→ Working data:
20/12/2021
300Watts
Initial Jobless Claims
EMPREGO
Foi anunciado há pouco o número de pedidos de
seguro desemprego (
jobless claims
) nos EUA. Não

→ Exercise: Rewrite the text of every record with "EUA" changed to "Estados Unidos", leaving everything else as it is.

→ Written response:
20/12/2021
300Watts
Initial Jobless Claims
EMPREGO
Foi anunciado há pouco o número de pedidos de
seguro desemprego (
jobless claims
) nos Estados Unidos. Não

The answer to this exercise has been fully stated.